▶

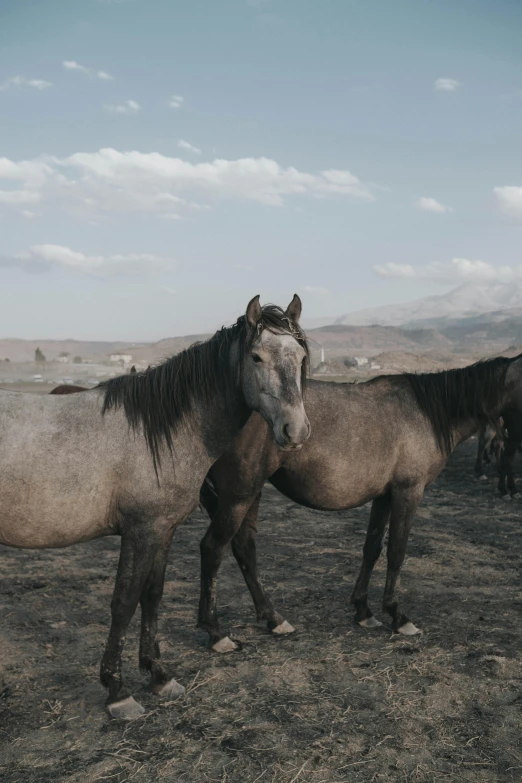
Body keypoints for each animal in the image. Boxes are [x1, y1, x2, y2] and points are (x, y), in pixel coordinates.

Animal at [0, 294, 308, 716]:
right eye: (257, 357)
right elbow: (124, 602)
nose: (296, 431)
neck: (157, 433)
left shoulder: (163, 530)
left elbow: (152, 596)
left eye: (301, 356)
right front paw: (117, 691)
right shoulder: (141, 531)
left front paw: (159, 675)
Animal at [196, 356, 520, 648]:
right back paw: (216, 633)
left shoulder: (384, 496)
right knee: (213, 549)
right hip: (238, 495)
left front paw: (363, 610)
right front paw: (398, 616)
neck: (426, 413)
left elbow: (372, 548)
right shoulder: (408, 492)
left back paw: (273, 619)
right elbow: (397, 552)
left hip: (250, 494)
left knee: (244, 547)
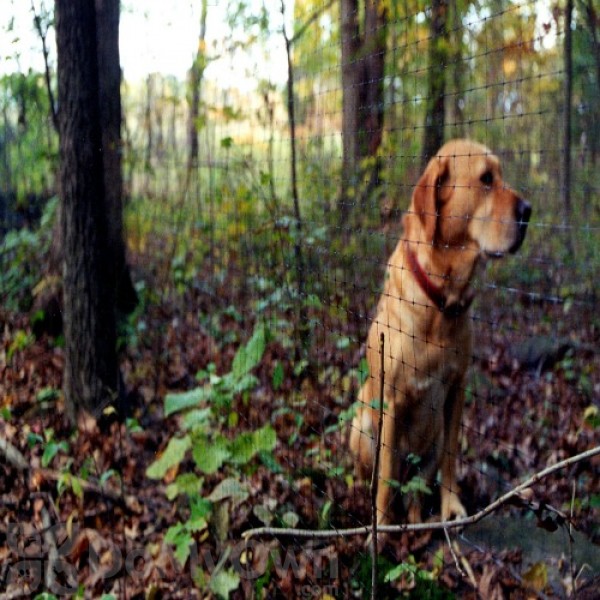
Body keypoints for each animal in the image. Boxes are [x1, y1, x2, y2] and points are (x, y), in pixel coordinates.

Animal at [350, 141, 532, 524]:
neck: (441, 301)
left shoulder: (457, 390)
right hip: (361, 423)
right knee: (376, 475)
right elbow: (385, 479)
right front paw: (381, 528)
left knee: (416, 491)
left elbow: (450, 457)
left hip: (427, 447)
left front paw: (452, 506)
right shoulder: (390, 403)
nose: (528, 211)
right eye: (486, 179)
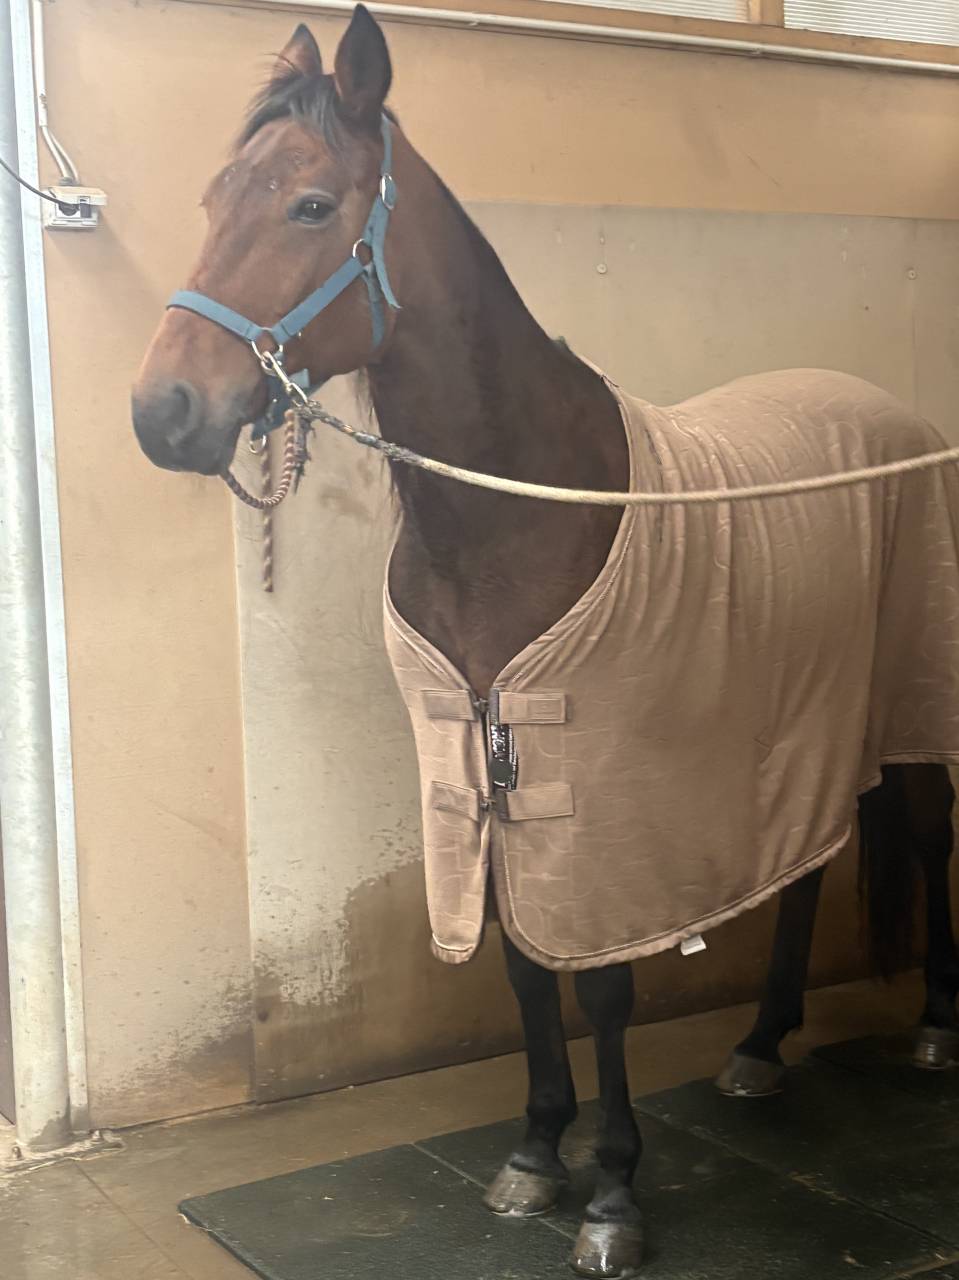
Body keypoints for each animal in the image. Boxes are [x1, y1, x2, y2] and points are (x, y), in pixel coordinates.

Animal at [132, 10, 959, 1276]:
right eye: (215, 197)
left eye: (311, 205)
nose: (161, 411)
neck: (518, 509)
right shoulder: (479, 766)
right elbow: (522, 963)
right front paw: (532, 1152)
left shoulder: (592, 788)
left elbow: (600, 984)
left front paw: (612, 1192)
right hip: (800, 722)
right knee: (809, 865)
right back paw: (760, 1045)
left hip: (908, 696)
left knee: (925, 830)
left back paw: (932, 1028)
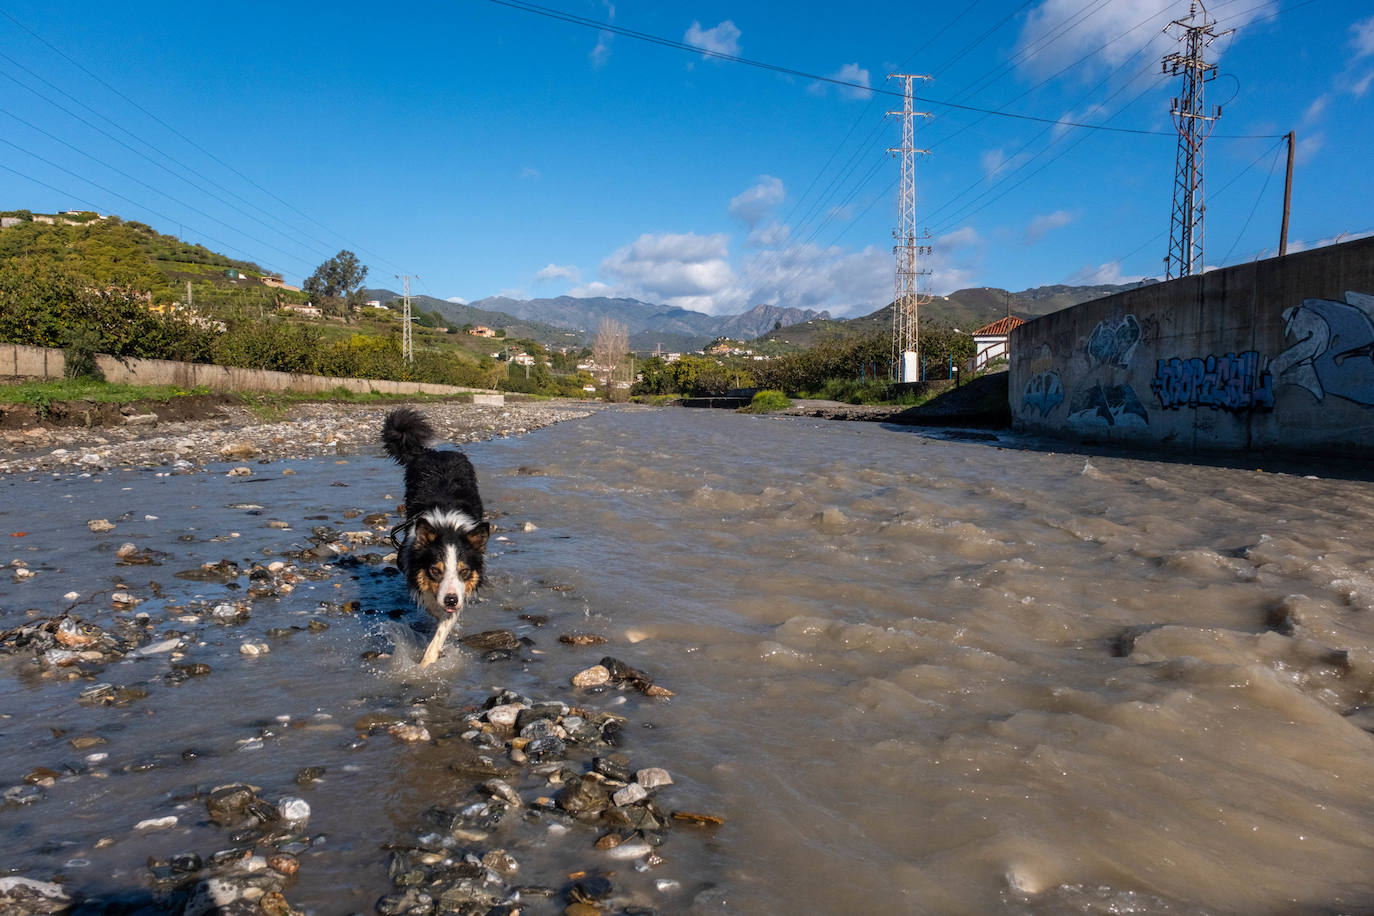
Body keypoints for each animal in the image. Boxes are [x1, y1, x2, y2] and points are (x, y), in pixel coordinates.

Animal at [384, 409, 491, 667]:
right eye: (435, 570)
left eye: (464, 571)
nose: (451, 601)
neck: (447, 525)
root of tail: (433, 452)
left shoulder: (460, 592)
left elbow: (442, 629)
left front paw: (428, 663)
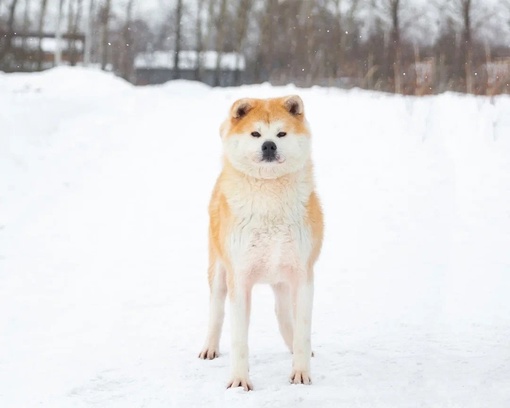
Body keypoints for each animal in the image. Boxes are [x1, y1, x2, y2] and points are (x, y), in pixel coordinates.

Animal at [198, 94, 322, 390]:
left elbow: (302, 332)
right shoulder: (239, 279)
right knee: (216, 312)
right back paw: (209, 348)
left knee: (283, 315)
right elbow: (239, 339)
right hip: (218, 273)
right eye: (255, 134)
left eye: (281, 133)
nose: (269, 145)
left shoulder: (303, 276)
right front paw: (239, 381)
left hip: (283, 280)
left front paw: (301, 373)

◀

→ **What the exercise asks**:
The entire listing above, minus its pictures, should be copied out exactly.

→ **Response area**:
Body keypoints for each animal in the image. Boxes are [x1, y1, x2, y2] and points are (x, y), in pixel coordinates.

Animal at [0, 294, 308, 716]:
right eye: (257, 357)
right elbow: (124, 602)
nose: (296, 431)
neck: (157, 433)
left shoulder: (163, 530)
left elbow: (152, 596)
left eye: (301, 356)
right front paw: (117, 691)
right shoulder: (141, 531)
left front paw: (159, 675)
Animal at [196, 356, 520, 648]:
right back paw: (216, 633)
left shoulder: (384, 496)
right knee: (213, 549)
right hip: (238, 495)
left front paw: (363, 610)
right front paw: (398, 616)
neck: (426, 413)
left elbow: (372, 548)
right shoulder: (408, 492)
left back paw: (273, 619)
right elbow: (397, 552)
left hip: (250, 494)
left knee: (244, 547)
Body keypoints for each animal in the image. Boxes are [x1, y1, x2, y2] and points are (x, y), in pixel coordinates.

Animal at [350, 141, 532, 524]:
neck: (441, 301)
left shoulder: (457, 390)
right hip: (361, 423)
right knee: (376, 475)
right elbow: (385, 479)
right front paw: (381, 528)
left knee: (416, 491)
left elbow: (450, 457)
left hip: (427, 447)
left front paw: (452, 506)
right shoulder: (390, 403)
nose: (528, 211)
right eye: (486, 179)
Body keypoints for each animal in the image. Boxes are [x1, y1, x2, y2] and points are (x, y), in pixel coordinates.

Animal at [132, 10, 959, 1276]:
right eye: (215, 197)
left eye: (311, 205)
nose: (161, 411)
neck: (518, 509)
right shoulder: (479, 766)
right elbow: (522, 963)
right front paw: (532, 1152)
left shoulder: (592, 788)
left elbow: (600, 984)
left front paw: (612, 1192)
right hip: (800, 722)
right knee: (809, 865)
right back paw: (760, 1045)
left hip: (908, 696)
left knee: (925, 830)
left back paw: (932, 1028)
Body keypoints for each animal in the image. Boxes are [x1, y1, x2, y2] and points are (x, y), in pixel coordinates.

Animal at [384, 409, 491, 667]:
right eye: (435, 570)
left eye: (464, 571)
nose: (451, 601)
neck: (447, 525)
root of tail: (433, 452)
left shoulder: (460, 592)
left elbow: (442, 629)
left front paw: (428, 663)
Body keypoints for each animal in the image. Boxes are [x1, y1, x2, y2] and points are (x, y), in pixel coordinates.

Animal at [198, 94, 322, 390]:
left elbow: (302, 332)
right shoulder: (239, 279)
right knee: (216, 312)
right back paw: (209, 348)
left knee: (283, 315)
right elbow: (239, 339)
right hip: (218, 273)
right eye: (255, 134)
left eye: (281, 133)
nose: (269, 145)
left shoulder: (303, 276)
right front paw: (239, 381)
left hip: (283, 280)
left front paw: (301, 373)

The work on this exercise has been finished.